**Page text**

★ ★ ★ ★ ★

Categories
Uncategorized

Perceptions of Wealth

Perceptions of Wealth

Roses Pancakes Coffee photo by Marcia Sloane

(This article appeared in the Anderson Valley Advertiser July 2014)

“I got plenty of nothing, and nothing’s plenty for me.” DuBose Heyward and Ira Gershwin

Say what we will about the silliness of Hillary Clinton claiming to be dead broke when she and Bill exited the White House in 2001 to make way for George “Picasso” Bush, at least her ridiculous boast brought to light the collective insanity of the obscenely wealthy. Wait a minute. We already knew the obscenely wealthy were insane. Or did we?

In the late 1990’s and early 2000’s, I was part-time secretary to a wealthy woman who lived and worked near the top of the socio-economic pyramid of the city-state of San Francisco. At the beginning of my tenure as her secretary—in the archaic sense of being her editor, chauffer, escort, confidante, tea maker and typist—I interpreted her frequent claims of being poor and broke and penniless as a kind of self-mockery, and so simply ignored that particular line of blabber. But over time I came to realize she truly believed she was poor, her belief arising from consorting with people who had a great deal more money than she.

★ ★ ★ ★ ★

**Problems to work on**
- 1) Reproduce the records word for word, covering the stretch from the line containing "Volkswagen Spacefox" through the end of the records.
- 2) Extend the essay on perceptions of wealth, picking up after its final sentence.

**Data for this exercise**
★ ★ ★ ★ ★

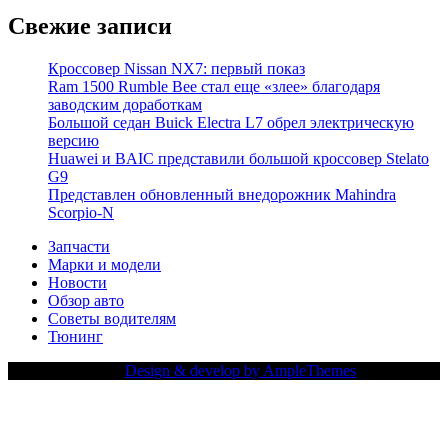
Свежие записи
Кроссовер Nissan NX7: первый показ
Ram 1500 Rumble Bee стал еще «злее» благодаря
заводским доработкам
Большой седан Buick Electra L7 обрел электрическую
версию
Huawei и BAIC представили большой кроссовер Stelato
G9
Представлен обновленный внедорожник Mahindra
Scorpio-N
Запчасти
Марки и модели
Новости
Обзор авто
Советы водителям
Тюнинг
Copy Right Text |
Design & develop by AmpleThemes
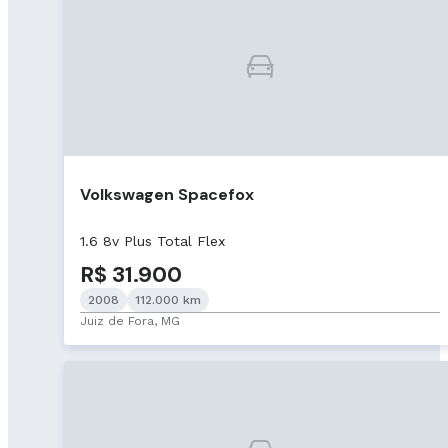
Volkswagen Spacefox
1.6 8v Plus Total Flex
R$ 31.900
2008
112.000 km
Juiz de Fora, MG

★ ★ ★ ★ ★

**Exercise results**
- 1)
Volkswagen Spacefox
1.6 8v Plus Total Flex
R$ 31.900
2008
112.000 km
Juiz de Fora, MG

- 2)
Over the course of five years of working for this wealthy woman, I met dozens of extremely wealthy people perched near the tippy top of that socio-economic pyramid, and I was astonished to find that many of them spoke often and bitterly about how little money they had and how terribly constrained their lives were for lack of funds.

“We were going to stay on our farm in Provence for the usual two months, but Jack said we could only go for six weeks this year and only spend a month at the Montana ranch because he had to be here for some stock thing. And we haven’t had a spare minute to get to the beach house this summer because we’re completely redoing the kitchen and it’s a matter of life and death. I am so done with black and red marble. Give me green serpentine! Did I tell you we’re busting out the south-facing wall to turn the dining nook into a dining room? I felt like I was in prison. I wanted the room to vault out over the canyon, but Jack said sinking steel girders into the cliff would add way too much expense and we’re just strapped right now.”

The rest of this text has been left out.